End of the Reading Wars by Joe Smydo, an article published in the Pittsburgh Post Gazette in 2007, neatly sums up where we are today in the so-called reading wars. He acknowledges that today the issue isn’t whether the phonics or whole language approach is better, but how to blend those philosophies to best teach reading to a child (Smydo, 2007, para 2). While he cites growing academic acceptance of the balanced approach, he also attributes federal intervention and regulation as a big reason for how reading is taught today.
The U.S. Department of Education distributes $1 Billion annually in its Reading First program to schools that use “proven methods” (i.e., phonics) to teach reading. The No Child Left Behind Act likewise mandates the use of “scientifically proven” methods. As a result, the whole language-phonics debate is necessarily “dampened” as districts have these mandates in mind when they adopt a reading program (Smydo, 2007, para 5).

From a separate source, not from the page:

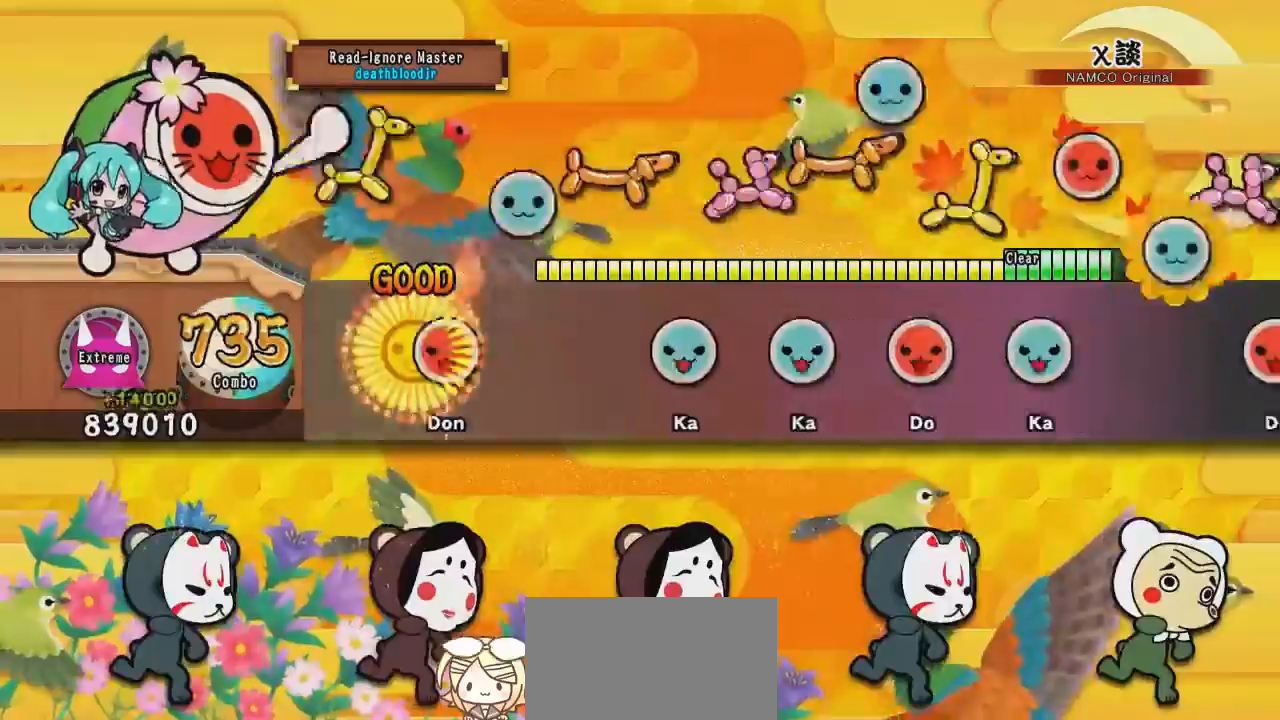
{"buttons": ["SQUARE"], "events": [[17, "DPAD_RIGHT", "down"], [101, "TRIANGLE", "up"], [151, "DPAD_RIGHT", "up"], [251, "TRIANGLE", "down"], [351, "DPAD_UP", "down"], [351, "TRIANGLE", "up"], [434, "DPAD_UP", "up"], [434, "SQUARE", "down"]]}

New controversies seem to be replacing the whole language-phonics debate such as excessive testing and burdensome paperwork for educators. I believe that the history of this debate was a necessary element to understanding how and why we teach reading the way we do in today’s classrooms, but it seems that the reading wars are largely dead, “over-sized rants of academic extremists.” As Smydo quotes on educator: It’s time “to hold a big funeral service and bury this casket" (Smydo, 2007, para 32).